Joel Evans, MD discusses various studies focused on pesticide exposure, obesity and dementia, B-vitamins, and pregnancy.
Pesticide Exposure and Risk of Parkinson’s Disease: A Family-Based Case-Control Study
BMC Neurol. 2008 Mar 28;8(1):6
Hancock DB, Martin ER, Mayhew GM, Stajich JM, Jewett R, Stacy MA, Scott BL, Vance JM, Scott WK
Background: Pesticides and correlated lifestyle factors (e.g., exposure to well-water and farming) are repeatedly reported risk factors for Parkinson’s disease (PD), but few family-based studies have examined these relationships.
Methods: Using 319 cases and 296 relative and other controls, associations of direct pesticide application, well-water consumption, and farming residences/occupations with PD were examined using generalized estimating equations while controlling for age-at-examination, sex, cigarette smoking, and caffeine consumption.
Results: Overall, individuals with PD were significantly more likely to report direct pesticide application than their unaffected relatives (odds ratio=1.61; 95% confidence interval, 1.13-2.29).

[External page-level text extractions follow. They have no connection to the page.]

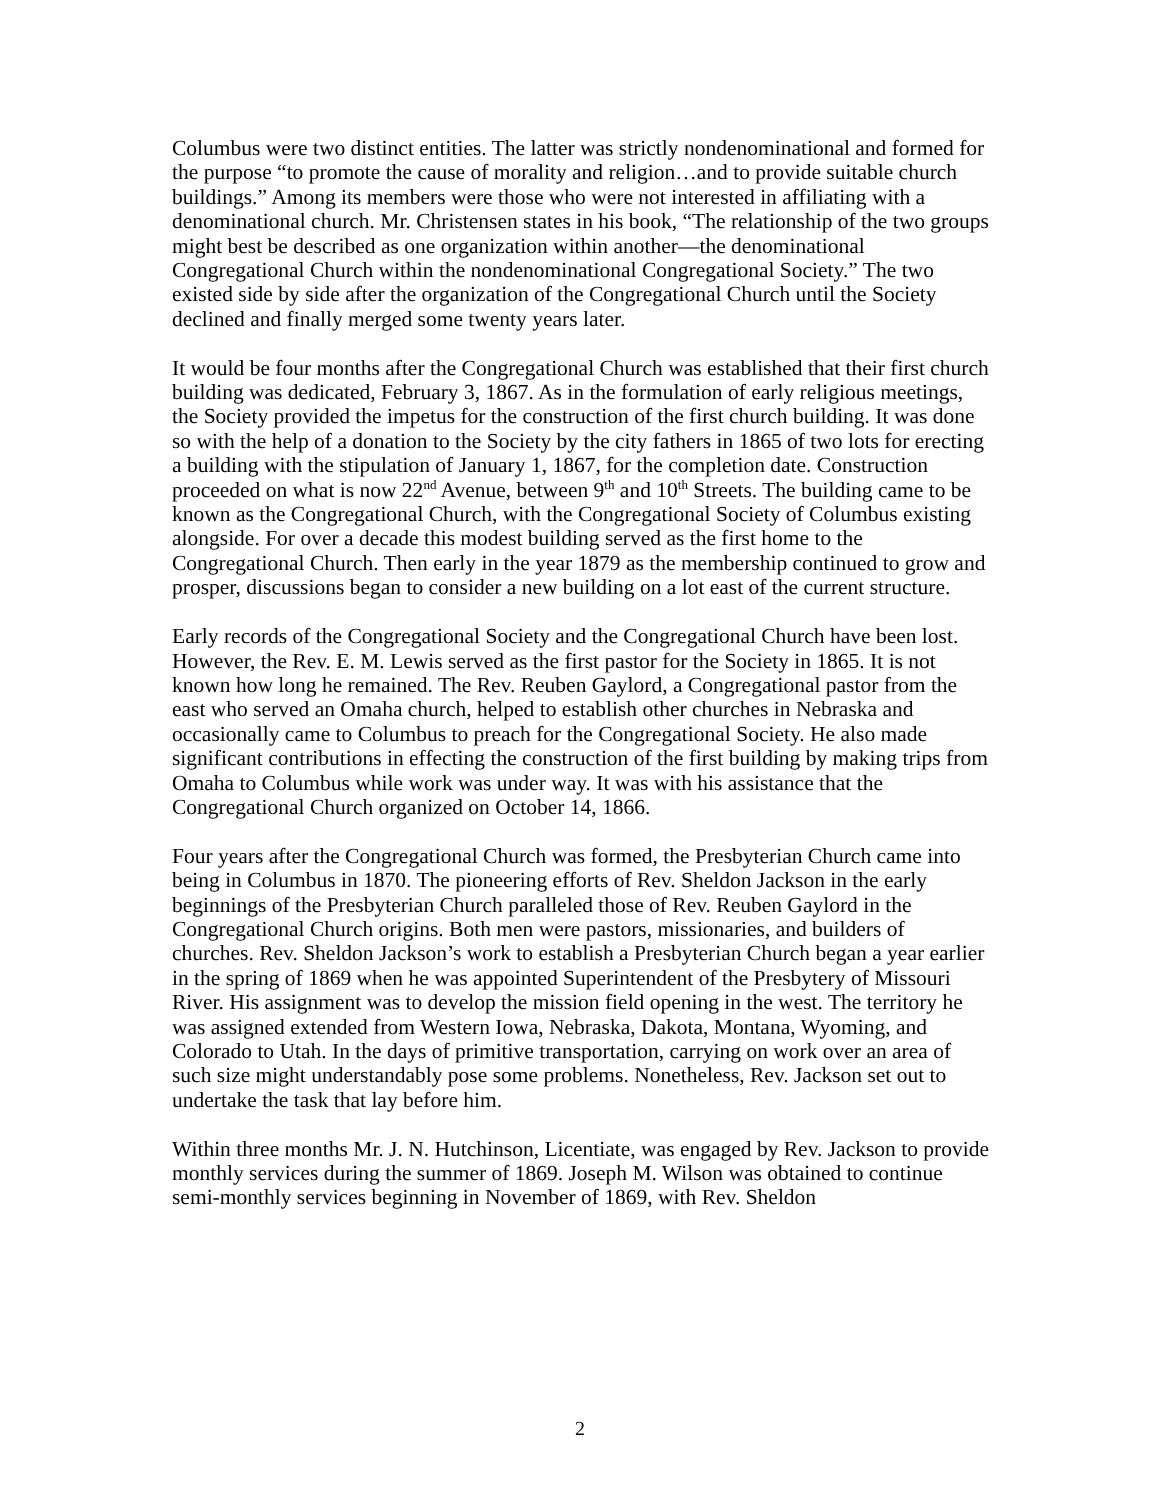Columbus were two distinct entities. The latter was strictly nondenominational and formed for the purpose “to promote the cause of morality and religion…and to provide suitable church buildings.” Among its members were those who were not interested in affiliating with a denominational church. Mr. Christensen states in his book, “The relationship of the two groups might best be described as one organization within another—the denominational Congregational Church within the nondenominational Congregational Society.” The two existed side by side after the organization of the Congregational Church until the Society declined and finally merged some twenty years later.
It would be four months after the Congregational Church was established that their first church building was dedicated, February 3, 1867. As in the formulation of early religious meetings, the Society provided the impetus for the construction of the first church building. It was done so with the help of a donation to the Society by the city fathers in 1865 of two lots for erecting a building with the stipulation of January 1, 1867, for the completion date. Construction proceeded on what is now 22<sup>nd</sup> Avenue, between 9<sup>th</sup> and 10<sup>th</sup> Streets. The building came to be known as the Congregational Church, with the Congregational Society of Columbus existing alongside. For over a decade this modest building served as the first home to the Congregational Church. Then early in the year 1879 as the membership continued to grow and prosper, discussions began to consider a new building on a lot east of the current structure.
Early records of the Congregational Society and the Congregational Church have been lost. However, the Rev. E. M. Lewis served as the first pastor for the Society in 1865. It is not known how long he remained. The Rev. Reuben Gaylord, a Congregational pastor from the east who served an Omaha church, helped to establish other churches in Nebraska and occasionally came to Columbus to preach for the Congregational Society. He also made significant contributions in effecting the construction of the first building by making trips from Omaha to Columbus while work was under way. It was with his assistance that the Congregational Church organized on October 14, 1866.
Four years after the Congregational Church was formed, the Presbyterian Church came into being in Columbus in 1870. The pioneering efforts of Rev. Sheldon Jackson in the early beginnings of the Presbyterian Church paralleled those of Rev. Reuben Gaylord in the Congregational Church origins. Both men were pastors, missionaries, and builders of churches. Rev. Sheldon Jackson’s work to establish a Presbyterian Church began a year earlier in the spring of 1869 when he was appointed Superintendent of the Presbytery of Missouri River. His assignment was to develop the mission field opening in the west. The territory he was assigned extended from Western Iowa, Nebraska, Dakota, Montana, Wyoming, and Colorado to Utah. In the days of primitive transportation, carrying on work over an area of such size might understandably pose some problems. Nonetheless, Rev. Jackson set out to undertake the task that lay before him.
Within three months Mr. J. N. Hutchinson, Licentiate, was engaged by Rev. Jackson to provide monthly services during the summer of 1869. Joseph M. Wilson was obtained to continue semi-monthly services beginning in November of 1869, with Rev. Sheldon
2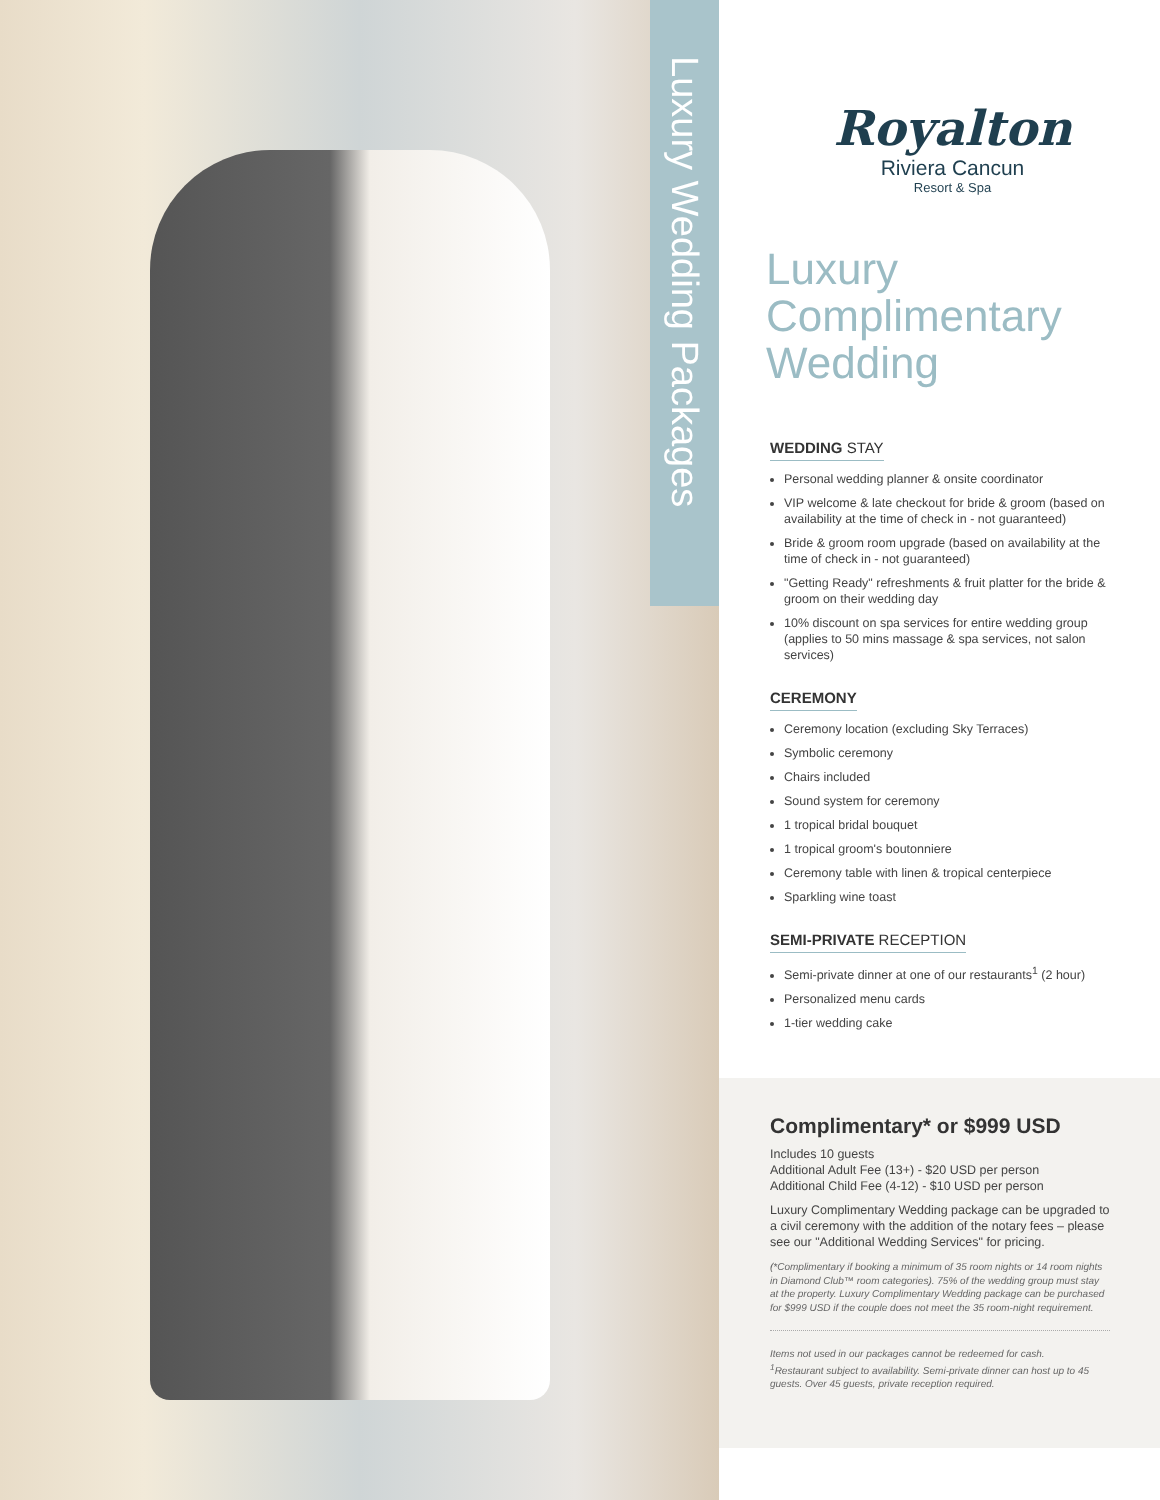Luxury Wedding Packages
Royalton
Riviera Cancun
Resort & Spa
Luxury Complimentary Wedding
WEDDING STAY
Personal wedding planner & onsite coordinator
VIP welcome & late checkout for bride & groom (based on availability at the time of check in - not guaranteed)
Bride & groom room upgrade (based on availability at the time of check in - not guaranteed)
"Getting Ready" refreshments & fruit platter for the bride & groom on their wedding day
10% discount on spa services for entire wedding group (applies to 50 mins massage & spa services, not salon services)
CEREMONY
Ceremony location (excluding Sky Terraces)
Symbolic ceremony
Chairs included
Sound system for ceremony
1 tropical bridal bouquet
1 tropical groom's boutonniere
Ceremony table with linen & tropical centerpiece
Sparkling wine toast
SEMI-PRIVATE RECEPTION
Semi-private dinner at one of our restaurants<sup>1</sup> (2 hour)
Personalized menu cards
1-tier wedding cake
Complimentary* or $999 USD
Includes 10 guests
Additional Adult Fee (13+) - $20 USD per person
Additional Child Fee (4-12) - $10 USD per person
Luxury Complimentary Wedding package can be upgraded to a civil ceremony with the addition of the notary fees – please see our "Additional Wedding Services" for pricing.
(*Complimentary if booking a minimum of 35 room nights or 14 room nights in Diamond Club™ room categories). 75% of the wedding group must stay at the property. Luxury Complimentary Wedding package can be purchased for $999 USD if the couple does not meet the 35 room-night requirement.
Items not used in our packages cannot be redeemed for cash.
<sup>1</sup> Restaurant subject to availability. Semi-private dinner can host up to 45 guests. Over 45 guests, private reception required.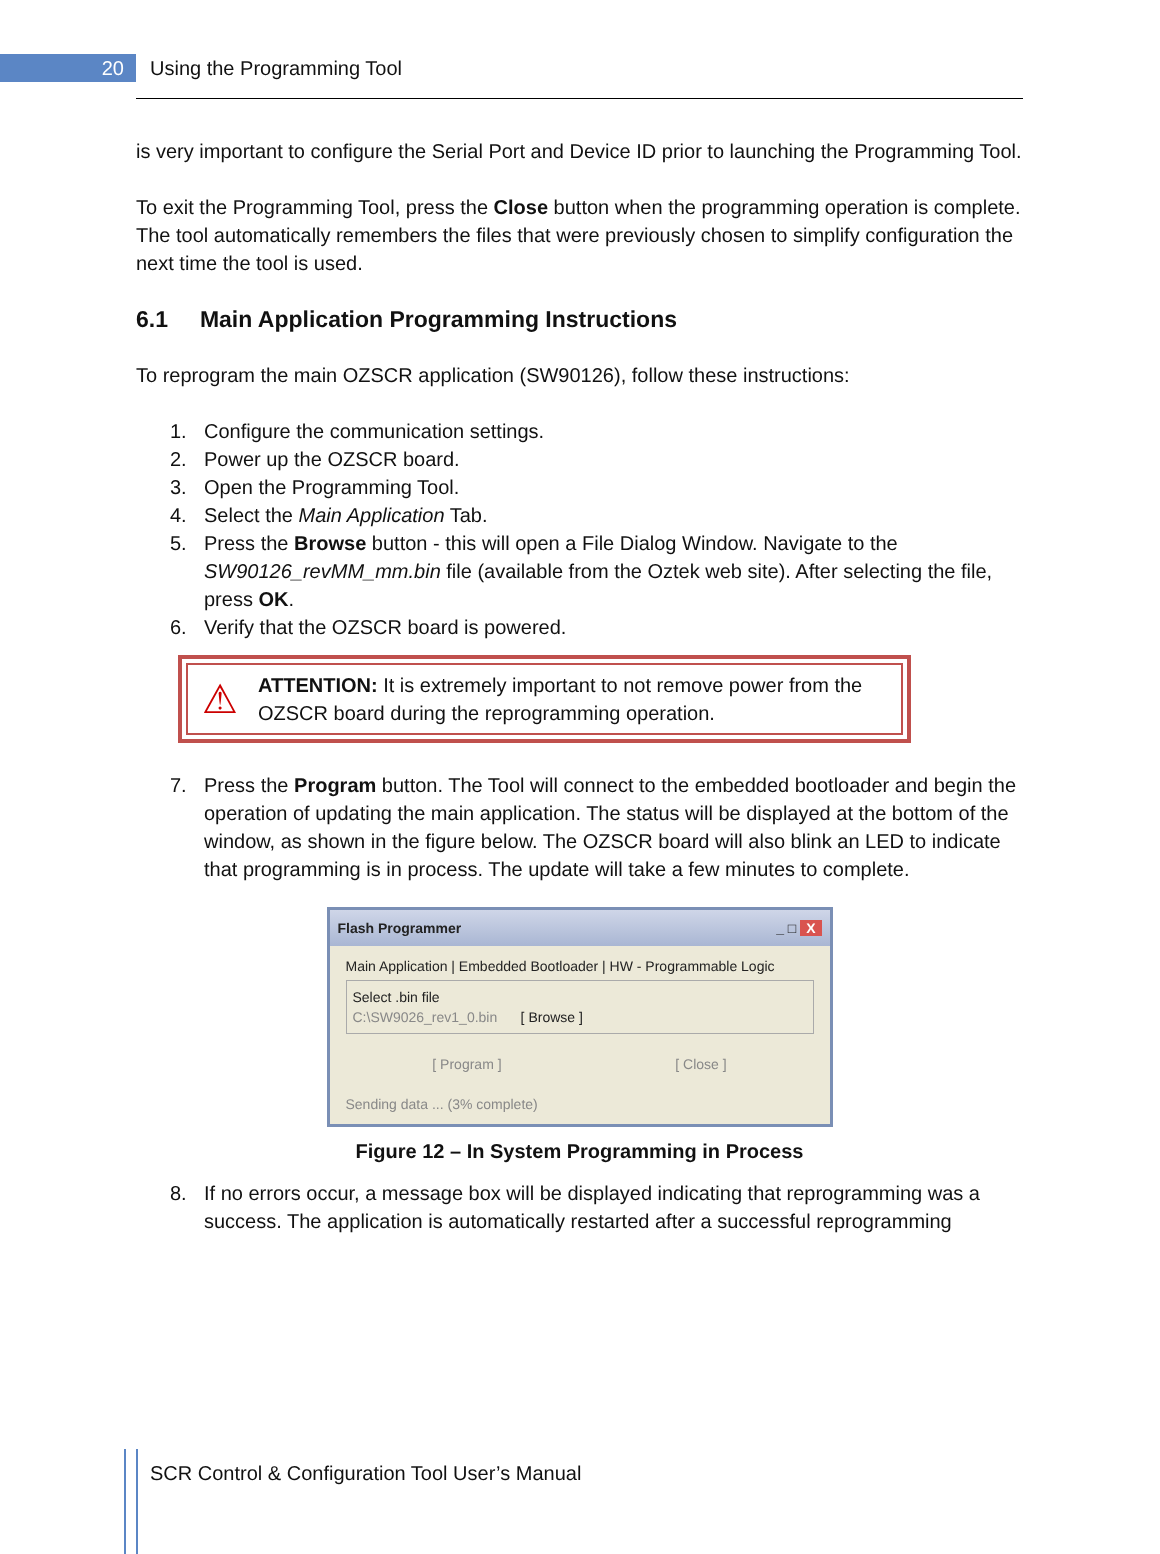20
Using the Programming Tool
is very important to configure the Serial Port and Device ID prior to launching the Programming Tool.
To exit the Programming Tool, press the Close button when the programming operation is complete. The tool automatically remembers the files that were previously chosen to simplify configuration the next time the tool is used.
6.1 Main Application Programming Instructions
To reprogram the main OZSCR application (SW90126), follow these instructions:
1. Configure the communication settings.
2. Power up the OZSCR board.
3. Open the Programming Tool.
4. Select the Main Application Tab.
5. Press the Browse button - this will open a File Dialog Window. Navigate to the SW90126_revMM_mm.bin file (available from the Oztek web site). After selecting the file, press OK.
6. Verify that the OZSCR board is powered.
⚠ ATTENTION: It is extremely important to not remove power from the OZSCR board during the reprogramming operation.
7. Press the Program button. The Tool will connect to the embedded bootloader and begin the operation of updating the main application. The status will be displayed at the bottom of the window, as shown in the figure below. The OZSCR board will also blink an LED to indicate that programming is in process. The update will take a few minutes to complete.
Flash Programmer _ □ X
Main Application | Embedded Bootloader | HW - Programmable Logic
Select .bin file
C:\SW9026_rev1_0.bin [ Browse ]
[ Program ] [ Close ]
Sending data ... (3% complete)
Figure 12 – In System Programming in Process
8. If no errors occur, a message box will be displayed indicating that reprogramming was a success. The application is automatically restarted after a successful reprogramming
SCR Control & Configuration Tool User’s Manual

Frequency, duration, and cumulative exposure were also significantly associated with PD in a dose-response pattern (p<0.013). Associations of direct pesticide application did not vary by sex but were modified by family history of PD, as significant associations were restricted to individuals with no family history. When classifying pesticides by functional type, both insecticides and herbicides were found to significantly increase risk of PD. Two specific insecticide classes, organochlorines and organophosphorus compounds, were significantly associated with PD. Consuming well-water and living/working on a farm were not associated with PD.
Conclusions: These data corroborate positive associations of broadly defined pesticide exposure with PD in families, particularly for sporadic PD. These data also implicate a few specific classes of pesticides in PD and thus emphasize the need to consider a more narrow definition of pesticides in future studies.
Comment: This study is important because it looks closely at the link between pesticide exposure and Parkinson’s disease (PD) in families while controlling for family history. This is important to study because many practitioners associate the link between PD and pesticides to be true only for a subgroup of the population with abnormalities (SNP’s) in particular detoxification genes. What this study showed is that people with any exposure to pesticides (defined by any application, even with protective gear) and no family history (to eliminate the possibility of genetic influence) had an increased risk of PD up to 1.6 fold. The greater the exposure, the greater the incidence PD, but minimal exposure was still associated with a statistically significant increase in PD. The important point of this study is that pesticide application is risky even with protective gear, and holistic practitioners must get a detailed history of pesticide exposure and application (even in childhood) from all patients, especially those with neurologic disease, cancer and other chronic diseases or symptom complexes.
Central Obesity and Increased Risk of Dementia More Than Three Decades Later
Neurology, first published online before publication on March 26, 2008 as doi:10.1212/01.wnl.0000306313.89165.ef
R. A. Whitmer PhD*, D. R. Gustafson PhD, E. Barrett-Connor MD, M. N. Haan DrPH, E. P. Gunderson PhD, and K. Yaffe MD
Background: Numerous reports show that a centralized distribution of adiposity is a more dangerous risk factor for cardiovascular disease and diabetes than total body obesity. No studies have evaluated whether the same pattern exists with dementia. The objective was to evaluate the association between midlife central obesity and risk of dementia three decades later.
Methods: A longitudinal analysis was conducted of 6,583 members of Kaiser Permanente of Northern California who had their sagittal abdominal diameter (SAD) measured in 1964 to 1973. Diagnoses of dementia were from medical records an average of 36 years later, January 1, 1994, to June 16, 2006. Cox proportional hazard models adjusted for age, sex, race, education, marital status, diabetes, hypertension, hyperlipidemia, stroke, heart disease, and medical utilization were conducted.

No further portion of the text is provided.